“In alcuni Paesi dell’Eurozona sono stati fatti passi avanti per ridurre la disoccupazione giovanile e col consolidamento della ripresa diminuirà ulteriormente”. Così Mario Draghi, intervenuto al Trinity College di Dublino sul tema della disoccupazione giovanile. “Ma per affrontare le cause strutturali della disoccupazione giovanile, sono necessarie forme di protezione omogenee tra i lavoratori, accordi di lavoro flessibili, programmi di formazione professionale efficaci, un elevato grado di apertura del commercio e sostegni per ridurre i costi sociali della mobilità”.
I giovani, ha aggiunto il presidente della Bce, “non vogliono vivere con i sussidi. Vogliono lavorare ed allargare le proprie opportunità ed oggi, dopo la crisi, i governi sanno come rispondere alle loro richieste e come creare un ambiente in cui le loro speranze possano avere una opportunità“. Draghi ha esortato quindi i governi “a rispondere alle loro richieste”, per il futuro dei “loro Paesi e della loro democrazia“.

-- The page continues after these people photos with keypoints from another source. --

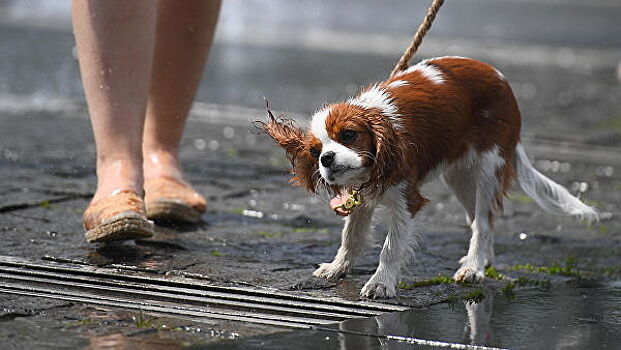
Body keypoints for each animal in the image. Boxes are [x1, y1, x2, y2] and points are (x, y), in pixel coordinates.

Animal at [260, 55, 596, 298]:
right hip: (459, 177)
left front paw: (381, 284)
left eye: (349, 135)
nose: (327, 159)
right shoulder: (361, 195)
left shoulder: (407, 199)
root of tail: (499, 77)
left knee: (483, 222)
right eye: (315, 151)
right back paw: (482, 261)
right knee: (481, 220)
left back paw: (474, 268)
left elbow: (390, 247)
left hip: (488, 168)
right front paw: (337, 267)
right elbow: (351, 235)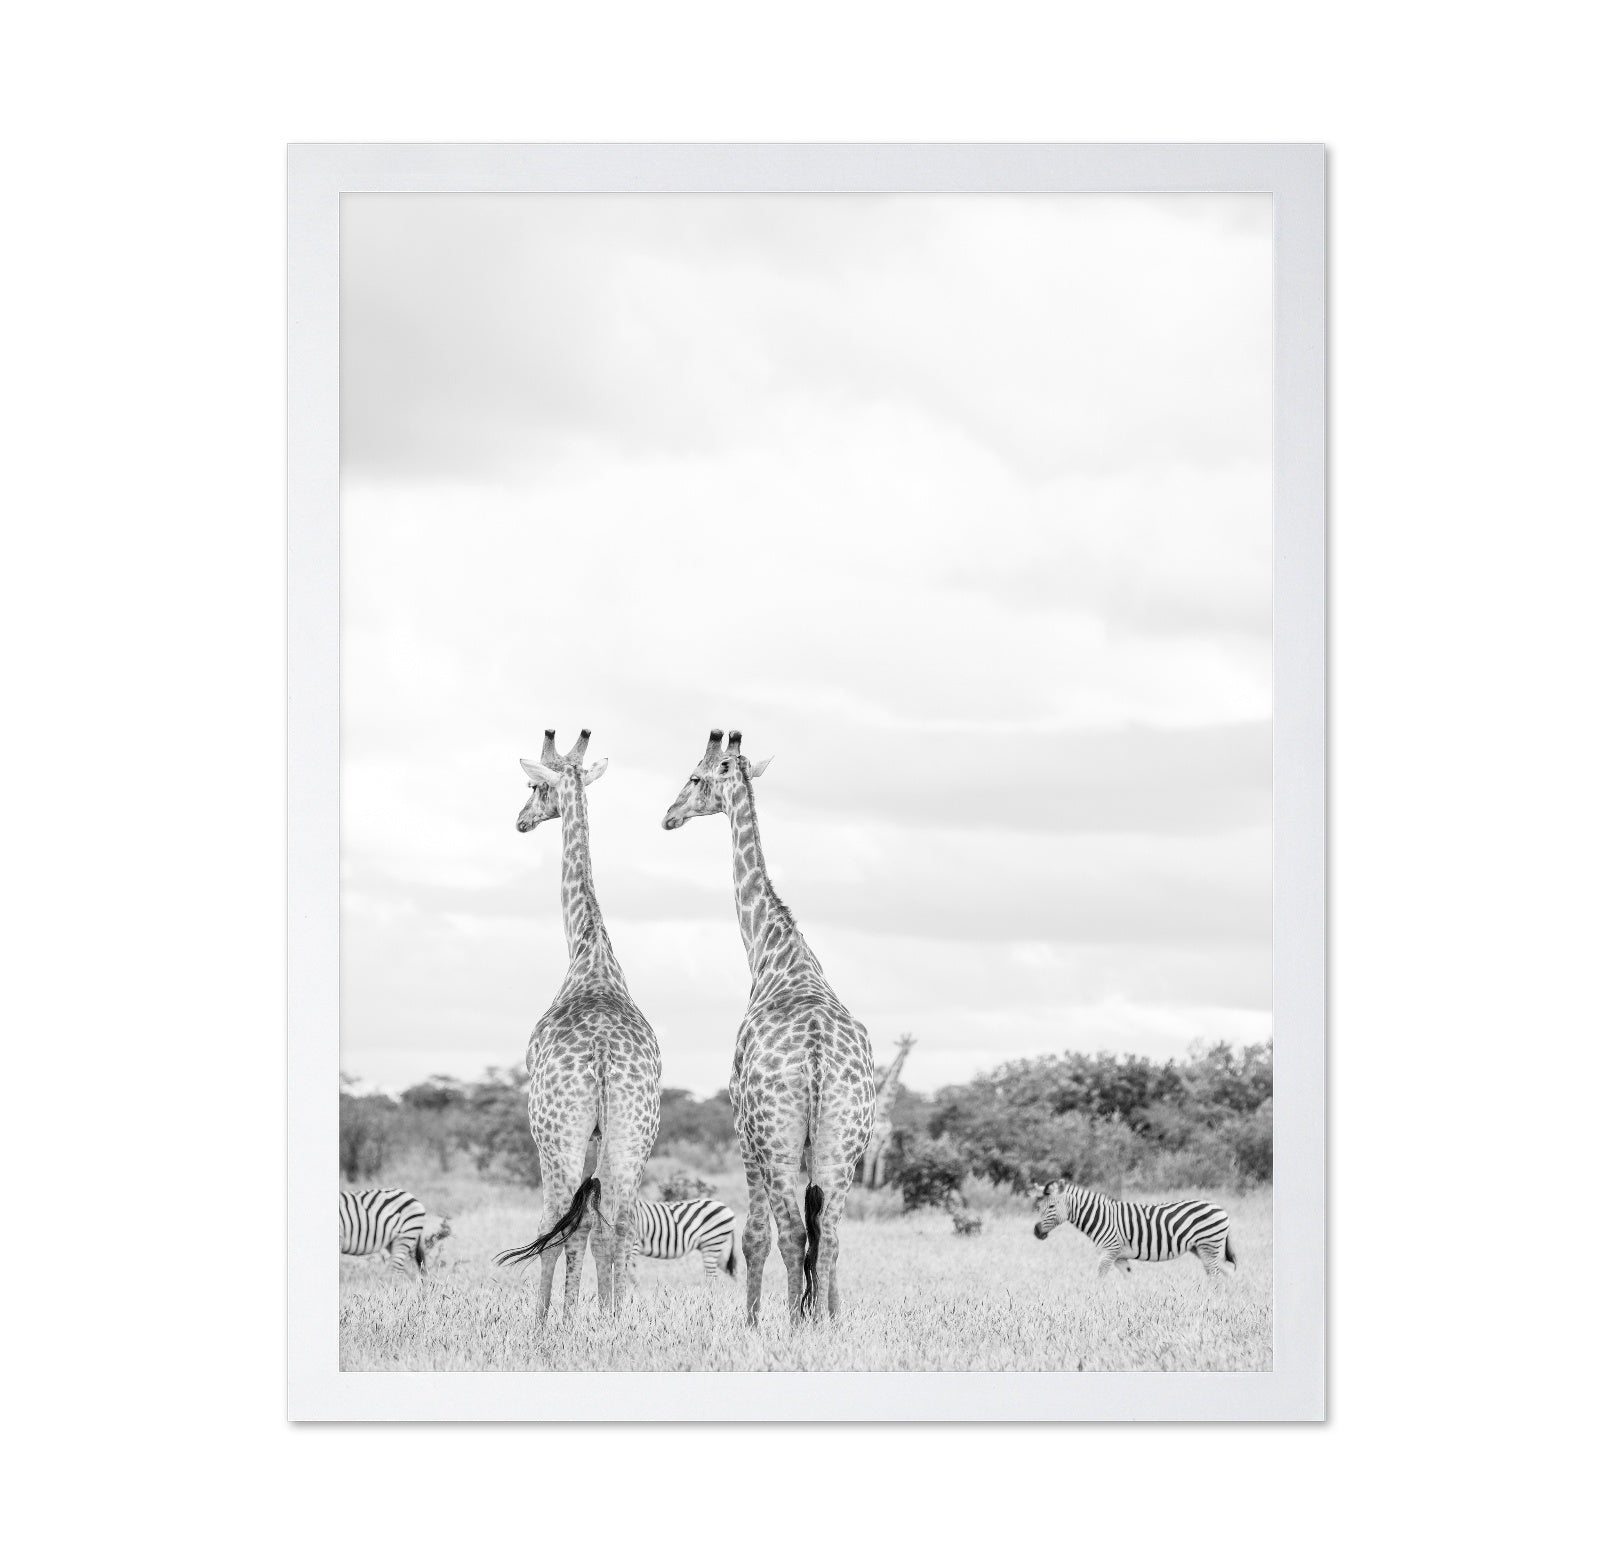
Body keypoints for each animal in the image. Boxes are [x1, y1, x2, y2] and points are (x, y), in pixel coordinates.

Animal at [494, 729, 662, 1324]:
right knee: (621, 1222)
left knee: (553, 1220)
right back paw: (615, 1321)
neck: (590, 954)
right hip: (634, 1134)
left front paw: (555, 1320)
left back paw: (545, 1323)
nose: (520, 820)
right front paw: (585, 1314)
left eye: (533, 787)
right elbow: (593, 1223)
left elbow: (565, 1225)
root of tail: (605, 1059)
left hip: (556, 1134)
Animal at [662, 729, 876, 1326]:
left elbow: (756, 1235)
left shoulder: (742, 1129)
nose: (668, 816)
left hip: (776, 1141)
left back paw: (794, 1323)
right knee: (829, 1234)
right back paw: (825, 1322)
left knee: (791, 1233)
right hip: (845, 1143)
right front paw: (821, 1314)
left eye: (694, 776)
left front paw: (754, 1321)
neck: (772, 953)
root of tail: (817, 1058)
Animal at [862, 1033, 915, 1190]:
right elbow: (871, 1160)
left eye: (910, 1044)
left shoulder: (886, 1141)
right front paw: (867, 1185)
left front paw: (878, 1186)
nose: (906, 1052)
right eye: (902, 1044)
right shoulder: (874, 1141)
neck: (883, 1113)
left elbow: (881, 1161)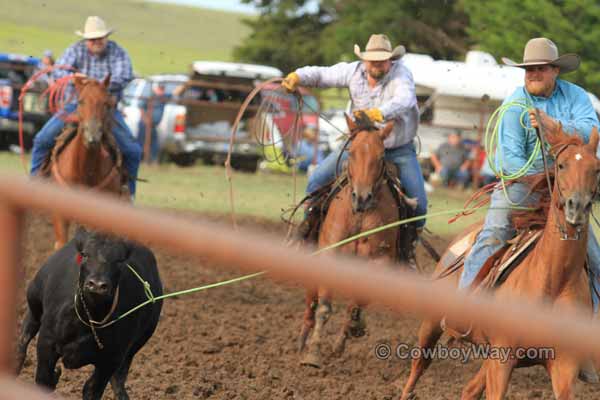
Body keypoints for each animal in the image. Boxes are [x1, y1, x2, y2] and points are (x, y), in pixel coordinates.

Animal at [47, 75, 125, 248]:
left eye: (106, 103)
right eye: (81, 101)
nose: (92, 136)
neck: (83, 170)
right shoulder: (59, 216)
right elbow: (61, 244)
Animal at [298, 112, 418, 368]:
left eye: (381, 156)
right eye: (351, 152)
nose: (362, 197)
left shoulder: (378, 262)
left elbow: (357, 303)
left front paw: (353, 328)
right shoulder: (329, 254)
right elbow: (324, 307)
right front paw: (313, 354)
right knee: (311, 301)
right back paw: (303, 340)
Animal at [398, 126, 600, 400]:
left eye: (596, 168)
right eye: (561, 165)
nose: (577, 206)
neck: (551, 282)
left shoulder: (564, 366)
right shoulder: (502, 359)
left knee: (470, 390)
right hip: (432, 323)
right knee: (420, 364)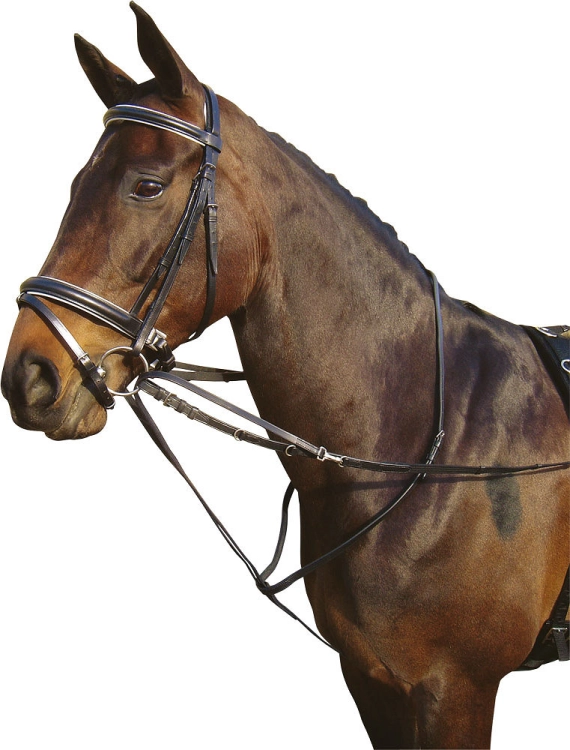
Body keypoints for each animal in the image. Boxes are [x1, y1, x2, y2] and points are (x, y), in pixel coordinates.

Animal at [2, 4, 568, 748]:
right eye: (73, 186)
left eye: (146, 186)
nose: (30, 376)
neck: (426, 445)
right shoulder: (374, 683)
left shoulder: (456, 691)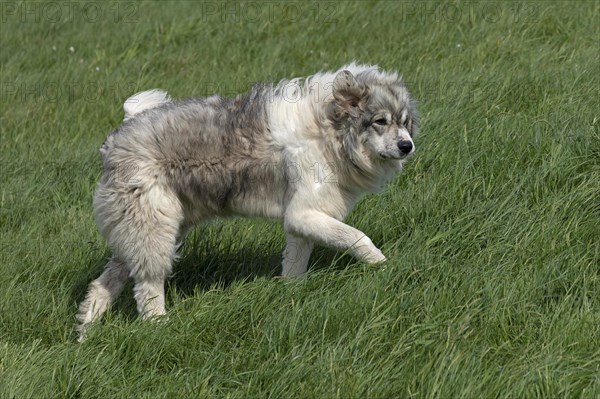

L’ex governatore di Bankitalia ha spiegato che “la segmentazione del mercato del lavoro e una scarsa formazione professionale sono tra i principali motivi dell’elevato tasso di disoccupazione giovanile persistente in diversi Paesi colpiti gravemente dalla recessione come Italia, Grecia, Spagna e Portogallo”. Il presidente Bce ha sottolineato invece che Paesi come “Germania e Austria sono riusciti a mantenere bassa la disoccupazione giovanile grazie ad efficaci programmi di formazione professionale e piani mirati ai giovani più svantaggiati“.
Poi l’invito rivolto agli studenti che lo ascoltavano: “Rimanete curiosi, imparate dal mondo, la curiosità è ciò che spinge a esplorare nuove opportunità professionali e ambienti diversi e ad essere creativi. Non perdete mai il vostro coraggio”.
Per le banche centrali, ha detto, “la dimensione dominante sono i rischi ai cyber-attacchi. Alla Bce stiamo studiando tutto questo, e la nostra conclusione è che in questo momento la tecnologia non è ancora abbastanza matura per essere considerata dalle banche centrali per le loro politiche o per i sistemi di pagamento“.